- _Instructions_:
a. Answer these questions from the earnings call transcript:
(i) To whom is the conference first turned over, and what is that person's title?
(ii) Who is the Chief Financial Officer taking part in the call?
(iii) How many questions is each participant asked to limit themselves to?
b. Copy the passage of the earnings call transcript starting at "Good morning, and" and ending at "Please go ahead.".

- _Selected excerpt_:
Good morning, and welcome to the Talen Energy Second Quarter 2023 Earnings Conference Call. [Operator Instructions] Please note, this event is being recorded. I would now like to turn the conference over to Ellen Liu, Senior Director of Investor Relations. Please go ahead.

Ellen Liu

Analyst

Thank you, Kate, and welcome, everyone, to Talen Energy's Second Quarter 2023 Conference Call. Participating on today's call are Mac McFarland, Chief Executive Officer; and Terry Nutt, Chief Financial Officer. They are joined by other Talen senior executives to address questions during the second part of today's call as necessary. I'd like to highlight that we have provided slides on the Investor Relations section of our website, www.talenenergy.com. These slides provide additional information about our operations and second quarter results. We have also provided information reconciling our non-GAAP financial measures to the most directly comparable GAAP financial measures in our earnings materials. Today, we are making some forward-looking statements based on current expectations. Actual results could differ due to risk factors described in our financial disclosures and other periodic public filings. As a reminder, we have allotted additional time for a question-and-answer session at the end of our prepared remarks. We ask participants to please limit their questions to one primary and one follow-up. With that, I will now turn the call over to Mac.

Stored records

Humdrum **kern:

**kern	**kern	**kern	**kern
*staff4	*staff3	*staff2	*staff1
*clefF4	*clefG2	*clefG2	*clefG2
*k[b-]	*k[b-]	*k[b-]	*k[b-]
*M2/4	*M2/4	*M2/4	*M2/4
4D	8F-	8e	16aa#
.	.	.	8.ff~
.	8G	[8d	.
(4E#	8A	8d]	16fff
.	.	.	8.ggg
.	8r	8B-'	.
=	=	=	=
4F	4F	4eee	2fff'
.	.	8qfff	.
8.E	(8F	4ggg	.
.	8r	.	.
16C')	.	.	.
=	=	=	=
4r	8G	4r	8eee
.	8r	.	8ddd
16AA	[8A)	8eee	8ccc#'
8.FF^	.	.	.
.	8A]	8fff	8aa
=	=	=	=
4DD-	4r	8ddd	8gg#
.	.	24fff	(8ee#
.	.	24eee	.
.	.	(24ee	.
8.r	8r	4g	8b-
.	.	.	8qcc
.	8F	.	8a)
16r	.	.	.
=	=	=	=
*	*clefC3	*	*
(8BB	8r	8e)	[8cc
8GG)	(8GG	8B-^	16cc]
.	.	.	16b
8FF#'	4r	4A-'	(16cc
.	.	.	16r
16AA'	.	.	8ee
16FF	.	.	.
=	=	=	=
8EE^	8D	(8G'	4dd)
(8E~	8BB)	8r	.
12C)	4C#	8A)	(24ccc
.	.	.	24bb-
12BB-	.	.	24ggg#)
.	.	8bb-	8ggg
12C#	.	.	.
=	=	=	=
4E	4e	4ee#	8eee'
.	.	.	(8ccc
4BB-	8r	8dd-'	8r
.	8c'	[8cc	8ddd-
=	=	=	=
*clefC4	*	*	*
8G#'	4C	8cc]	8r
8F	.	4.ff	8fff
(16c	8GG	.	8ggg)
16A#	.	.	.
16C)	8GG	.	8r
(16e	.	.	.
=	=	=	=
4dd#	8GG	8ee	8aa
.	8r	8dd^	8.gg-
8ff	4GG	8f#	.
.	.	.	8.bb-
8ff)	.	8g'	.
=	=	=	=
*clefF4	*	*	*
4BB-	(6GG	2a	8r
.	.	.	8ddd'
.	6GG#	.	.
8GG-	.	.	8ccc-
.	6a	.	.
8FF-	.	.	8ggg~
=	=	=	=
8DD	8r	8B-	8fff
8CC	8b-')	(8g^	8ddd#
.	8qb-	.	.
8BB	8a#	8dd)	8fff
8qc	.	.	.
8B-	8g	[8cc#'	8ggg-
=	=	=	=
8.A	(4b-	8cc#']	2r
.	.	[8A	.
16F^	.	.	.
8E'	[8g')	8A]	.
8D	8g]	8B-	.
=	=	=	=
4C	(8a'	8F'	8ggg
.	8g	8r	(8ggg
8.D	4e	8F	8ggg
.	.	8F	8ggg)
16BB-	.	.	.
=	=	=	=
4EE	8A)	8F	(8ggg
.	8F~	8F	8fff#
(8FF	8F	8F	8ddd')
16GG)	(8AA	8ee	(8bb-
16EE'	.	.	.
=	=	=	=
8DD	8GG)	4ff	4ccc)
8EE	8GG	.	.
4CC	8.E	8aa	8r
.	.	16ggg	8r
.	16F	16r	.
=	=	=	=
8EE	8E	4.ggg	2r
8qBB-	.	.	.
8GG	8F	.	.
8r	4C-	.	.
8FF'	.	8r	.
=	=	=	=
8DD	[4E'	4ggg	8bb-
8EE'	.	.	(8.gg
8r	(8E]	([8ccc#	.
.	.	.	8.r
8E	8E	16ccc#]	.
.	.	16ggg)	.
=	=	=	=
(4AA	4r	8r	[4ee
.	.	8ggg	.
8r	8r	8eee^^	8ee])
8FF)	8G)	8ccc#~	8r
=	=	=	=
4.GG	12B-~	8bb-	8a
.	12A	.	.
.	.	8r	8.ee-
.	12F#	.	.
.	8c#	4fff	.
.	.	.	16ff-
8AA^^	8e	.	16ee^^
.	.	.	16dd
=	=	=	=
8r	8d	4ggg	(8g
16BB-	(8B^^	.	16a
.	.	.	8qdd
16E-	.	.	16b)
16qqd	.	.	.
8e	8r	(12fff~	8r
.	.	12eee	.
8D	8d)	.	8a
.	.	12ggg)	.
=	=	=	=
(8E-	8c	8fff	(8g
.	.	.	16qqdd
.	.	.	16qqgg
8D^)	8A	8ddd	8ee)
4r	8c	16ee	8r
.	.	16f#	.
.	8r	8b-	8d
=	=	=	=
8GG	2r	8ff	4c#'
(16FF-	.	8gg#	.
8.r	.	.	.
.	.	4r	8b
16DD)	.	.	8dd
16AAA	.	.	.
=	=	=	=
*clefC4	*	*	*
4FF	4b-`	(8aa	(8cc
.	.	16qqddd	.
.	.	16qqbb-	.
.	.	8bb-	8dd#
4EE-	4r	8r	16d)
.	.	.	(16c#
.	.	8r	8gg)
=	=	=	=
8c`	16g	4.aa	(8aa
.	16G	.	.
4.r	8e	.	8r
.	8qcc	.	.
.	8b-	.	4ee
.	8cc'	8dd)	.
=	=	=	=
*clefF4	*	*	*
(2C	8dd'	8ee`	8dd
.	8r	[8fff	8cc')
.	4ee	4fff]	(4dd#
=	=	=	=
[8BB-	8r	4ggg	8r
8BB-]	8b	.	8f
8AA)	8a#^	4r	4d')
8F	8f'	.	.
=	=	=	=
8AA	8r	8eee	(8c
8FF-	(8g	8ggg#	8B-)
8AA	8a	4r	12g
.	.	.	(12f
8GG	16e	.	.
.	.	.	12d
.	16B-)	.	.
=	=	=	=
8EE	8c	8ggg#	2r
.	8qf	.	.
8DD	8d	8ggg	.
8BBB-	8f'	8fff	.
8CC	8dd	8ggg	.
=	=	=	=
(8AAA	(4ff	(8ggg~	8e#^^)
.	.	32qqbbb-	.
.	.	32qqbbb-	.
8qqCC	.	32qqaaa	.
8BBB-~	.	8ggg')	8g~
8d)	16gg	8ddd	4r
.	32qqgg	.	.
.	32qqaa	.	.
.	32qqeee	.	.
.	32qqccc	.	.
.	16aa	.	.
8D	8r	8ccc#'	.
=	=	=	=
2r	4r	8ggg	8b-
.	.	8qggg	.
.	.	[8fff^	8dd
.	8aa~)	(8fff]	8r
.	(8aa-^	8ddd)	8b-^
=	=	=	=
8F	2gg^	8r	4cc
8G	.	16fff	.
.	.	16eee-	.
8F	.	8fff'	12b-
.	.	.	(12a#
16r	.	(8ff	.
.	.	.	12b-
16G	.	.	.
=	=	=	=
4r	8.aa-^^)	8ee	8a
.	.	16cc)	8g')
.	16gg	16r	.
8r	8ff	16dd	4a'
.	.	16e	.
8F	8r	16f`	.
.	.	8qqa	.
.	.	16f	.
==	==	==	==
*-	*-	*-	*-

- _Answers by task_:
a.
(i) Ellen Liu, Senior Director of Investor Relations
(ii) Terry Nutt
(iii) One primary question and one follow-up

b.
Good morning, and welcome to the Talen Energy Second Quarter 2023 Earnings Conference Call. [Operator Instructions] Please note, this event is being recorded. I would now like to turn the conference over to Ellen Liu, Senior Director of Investor Relations. Please go ahead.